In the ground-breaking judgement of DPC v Facebook Ireland & Schrems, also known as Schrems 2.0, the Court of Justice of the EU declared the European Commission's EU-US Privacy Shield Decision invalid, making the majority of EU-US data transfers in violation of EU Privacy law. The reason? US mass surveillance making the level of protection of personal data to the US not “adequate” to that in the EU. While the CJEU upheld the use of Standard Contractual Clauses ('SCCs'), Privacy Shields most obvious alternative, it clarified some extensive considerations that organisations and authorities should assess when they use these model clauses.
Since then, a lot has happened, but uncertainty remains. Now that the dust has settled somewhat, this blog post aims to clear up some of the uncertainties through an overview of relevant events.
What is happening?
Current events can be summed up in a couple of key episodes:
- The CJEU case itself
- Frequently Asked Questions on the judgment by the EDPB
- Guidance by national supervisors
- Reactions to the lack of enforcement action by supervisors, for example by nyob, the organisation of Mr. Schrems
- An European Parliament Committee on Civil Liberties, Justice and Home Affairs meeting (2 and 3 September)
- Guidance on the use of SCCs by the EDPB (soon)
What is clear is that the Court invalidated the Privacy Shield. That practically means that organisations relying on it need to switch to another ground for transferring personal data to the US, or stop it completely.
In it’s FAQ the EDPB answered that question by ruling out a ‘grace period’. Therefore: immediately.
And to which ground?
BCRs remain possible, but only for transfers within a group. One of the most obvious transfer grounds therefore are SCCs, but a lot remains unclear as to how this is done in practice.
As the CJEU judgement emphasised the task of national supervisors of suspending or prohibiting data transfers based on SCCs, based on the level of data protection in the recipient country, the ball is now in their court.
Some supervisors, like that of the German state of Baden-Württemberg, have published their own practical steps to, in their eyes, comply with the judgement and let data flows continue.
Others’, like the Dutch AP, refer to the European Data Protection Board ('EDPB'), which is examining the practical consequences of the ruling and what possible follow-up steps can be taken.

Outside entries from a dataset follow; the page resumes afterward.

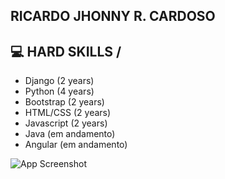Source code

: 
## RICARDO JHONNY R. CARDOSO

##  💻 HARD SKILLS /

- Django (2 years) 
- Python (4 years)
- Bootstrap (2 years)
- HTML/CSS (2 years)
- Javascript (2 years)
- Java (em andamento)
- Angular (em andamento)

![App Screenshot](octocat.png)

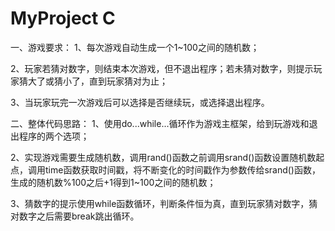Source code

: # MyProject C
一、游戏要求：
1、每次游戏自动生成一个1~100之间的随机数；

2、玩家若猜对数字，则结束本次游戏，但不退出程序；若未猜对数字，则提示玩家猜大了或猜小了，直到玩家猜对为止；

3、当玩家玩完一次游戏后可以选择是否继续玩，或选择退出程序。

二、整体代码思路：
1、使用do...while...循环作为游戏主框架，给到玩游戏和退出程序的两个选项；

2、实现游戏需要生成随机数，调用rand()函数之前调用srand()函数设置随机数起点，调用time函数获取时间戳，将不断变化的时间戳作为参数传给srand()函数，生成的随机数%100之后+1得到1~100之间的随机数；

3、猜数字的提示使用while函数循环，判断条件恒为真，直到玩家猜对数字，猜对数字之后需要break跳出循环。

In the meantime, individuals and organisations like that of Mr. Schrems are expected to file complaints on the use of organisations that transfer data to the US. Possibly, private action will take an upturn as well.
On the 3rd of September, 2020, an European Parliament Committee on Civil Liberties, Justice and Home Affairs (including EC Commissioner for Justice Reynders) meeting will discuss the judgement and its implications, which might give away some clues on what’s to happen next.
In the short to medium term future, the EDPB will provide guidance on additional measures that organizations can include in model contracts. In the meantime, please consult guidance by your national supervisor.